[Rows from a dataset]
------------

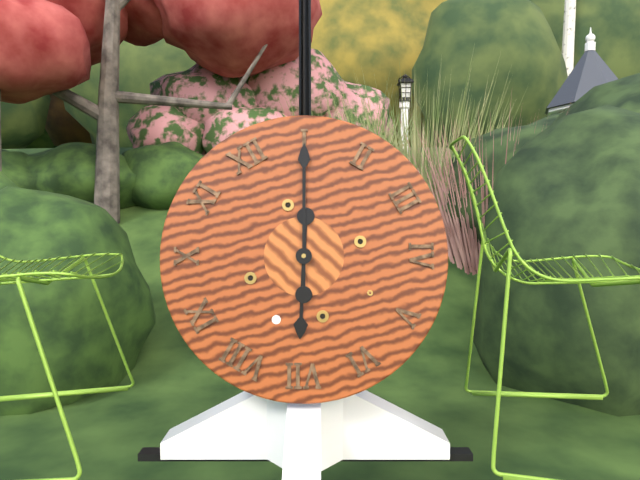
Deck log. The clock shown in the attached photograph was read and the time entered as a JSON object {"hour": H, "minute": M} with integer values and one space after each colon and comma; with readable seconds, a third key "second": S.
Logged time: {"hour": 7, "minute": 5}
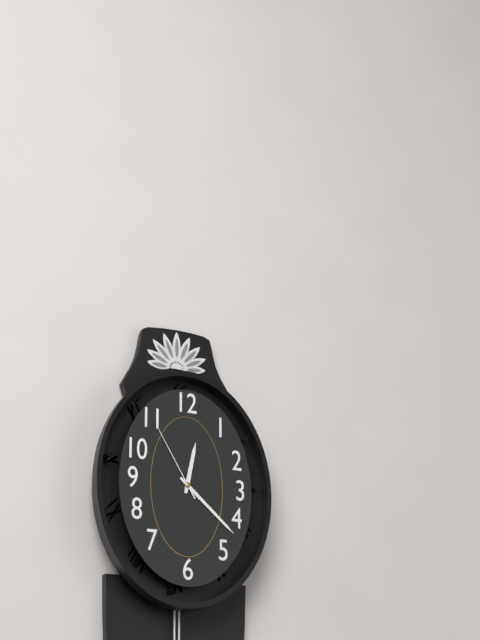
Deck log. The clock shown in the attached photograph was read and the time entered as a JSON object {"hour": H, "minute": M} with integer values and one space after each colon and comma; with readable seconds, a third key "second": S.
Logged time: {"hour": 12, "minute": 22, "second": 55}
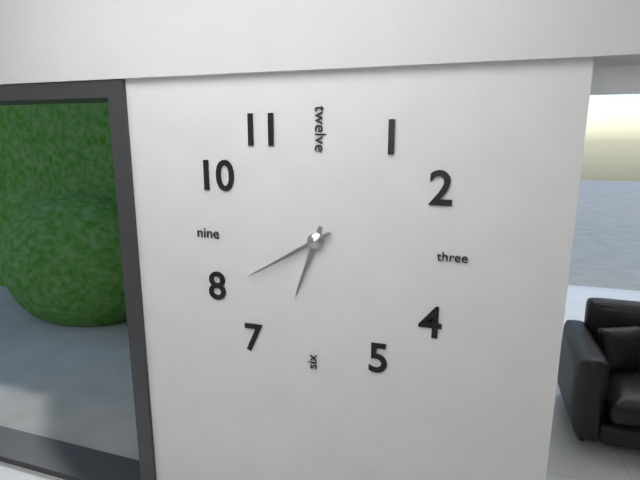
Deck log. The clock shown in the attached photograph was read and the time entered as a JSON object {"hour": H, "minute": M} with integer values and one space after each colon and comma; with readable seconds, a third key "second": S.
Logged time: {"hour": 6, "minute": 40}
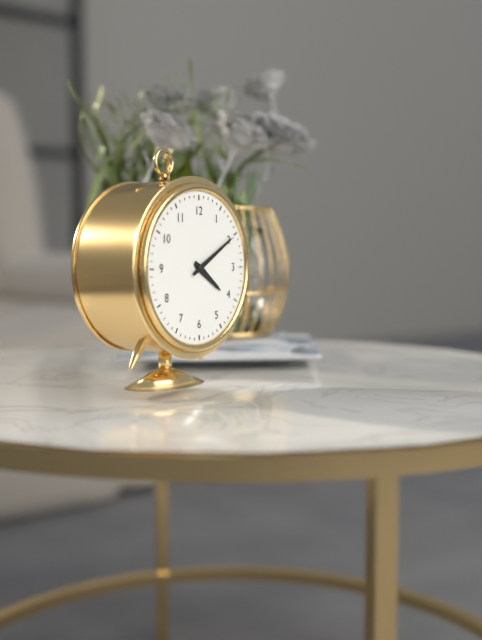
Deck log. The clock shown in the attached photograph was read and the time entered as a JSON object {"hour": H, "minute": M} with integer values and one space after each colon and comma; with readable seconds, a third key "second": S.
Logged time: {"hour": 4, "minute": 10}
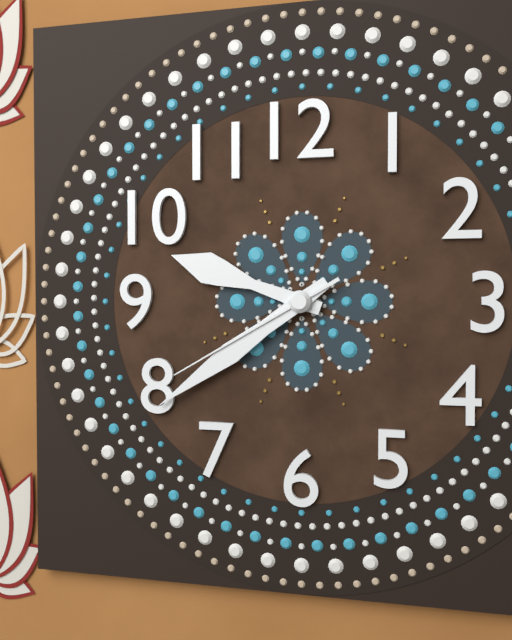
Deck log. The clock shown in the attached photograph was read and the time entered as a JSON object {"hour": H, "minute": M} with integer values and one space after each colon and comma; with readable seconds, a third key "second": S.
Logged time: {"hour": 9, "minute": 39, "second": 40}
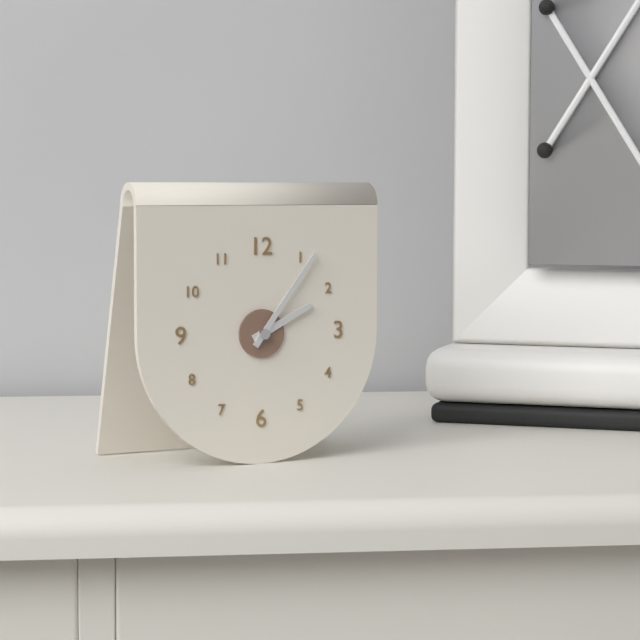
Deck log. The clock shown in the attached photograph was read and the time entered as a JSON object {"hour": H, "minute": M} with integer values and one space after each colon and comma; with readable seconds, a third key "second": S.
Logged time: {"hour": 2, "minute": 6}
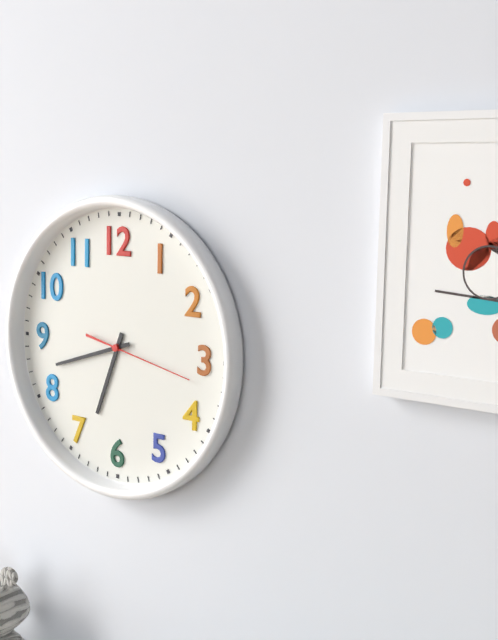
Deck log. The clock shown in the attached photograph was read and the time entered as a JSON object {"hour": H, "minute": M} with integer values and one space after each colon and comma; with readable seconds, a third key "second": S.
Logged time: {"hour": 6, "minute": 42, "second": 17}
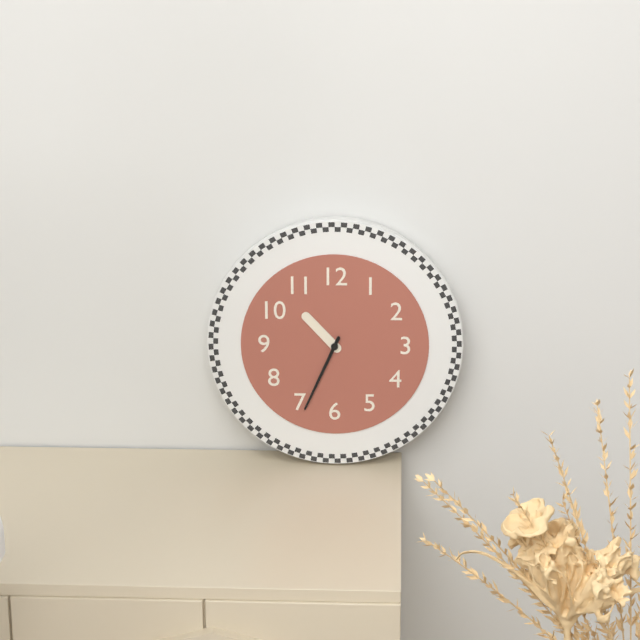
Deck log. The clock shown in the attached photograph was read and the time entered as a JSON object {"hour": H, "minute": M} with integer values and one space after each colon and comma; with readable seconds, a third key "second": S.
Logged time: {"hour": 10, "minute": 34}
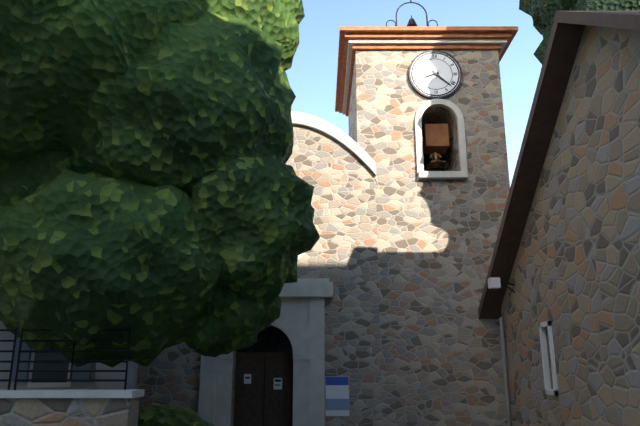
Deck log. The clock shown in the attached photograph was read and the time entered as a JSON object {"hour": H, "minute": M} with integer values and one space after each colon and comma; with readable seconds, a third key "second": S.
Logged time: {"hour": 8, "minute": 22}
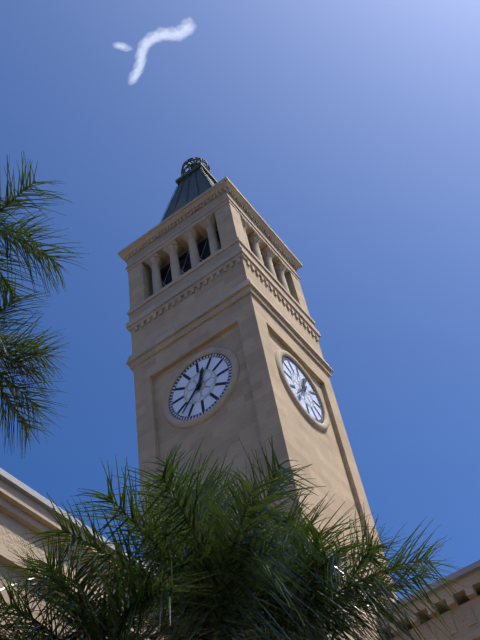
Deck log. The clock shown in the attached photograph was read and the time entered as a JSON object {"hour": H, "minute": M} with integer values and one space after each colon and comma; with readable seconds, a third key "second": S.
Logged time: {"hour": 12, "minute": 37}
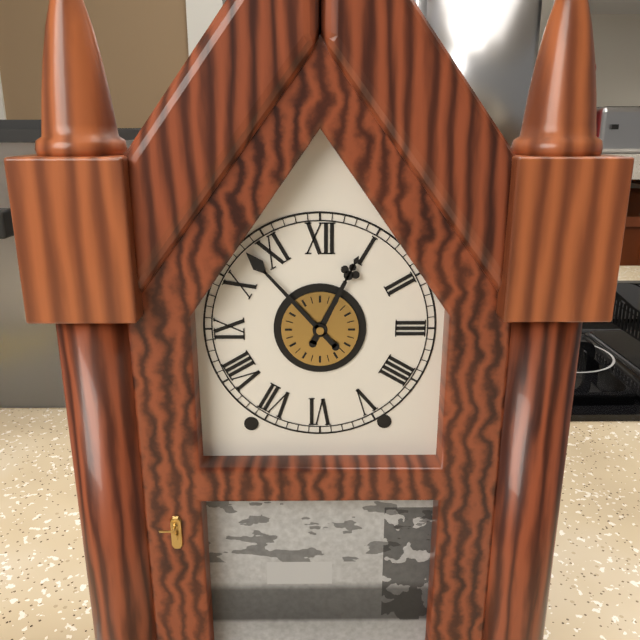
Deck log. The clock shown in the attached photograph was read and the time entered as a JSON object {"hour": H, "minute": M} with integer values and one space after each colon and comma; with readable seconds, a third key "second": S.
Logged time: {"hour": 12, "minute": 53}
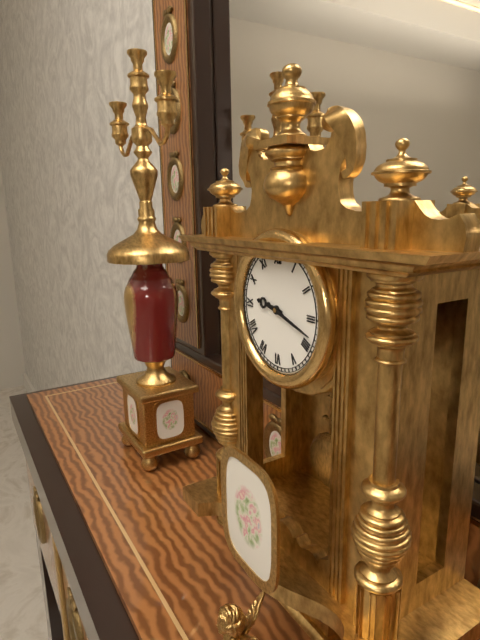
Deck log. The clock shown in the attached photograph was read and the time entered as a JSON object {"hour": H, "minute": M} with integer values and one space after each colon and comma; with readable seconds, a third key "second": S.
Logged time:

------------

[Stated problem]
Select every line in the rows above that contains the word "Logged", and copy each one.

[Output for this task]
Logged time: {"hour": 7, "minute": 5}
Logged time: {"hour": 12, "minute": 22, "second": 55}
Logged time: {"hour": 6, "minute": 40}
Logged time: {"hour": 4, "minute": 10}
Logged time: {"hour": 9, "minute": 39, "second": 40}
Logged time: {"hour": 2, "minute": 6}
Logged time: {"hour": 6, "minute": 42, "second": 17}
Logged time: {"hour": 10, "minute": 34}
Logged time: {"hour": 8, "minute": 22}
Logged time: {"hour": 12, "minute": 37}
Logged time: {"hour": 12, "minute": 53}
Logged time:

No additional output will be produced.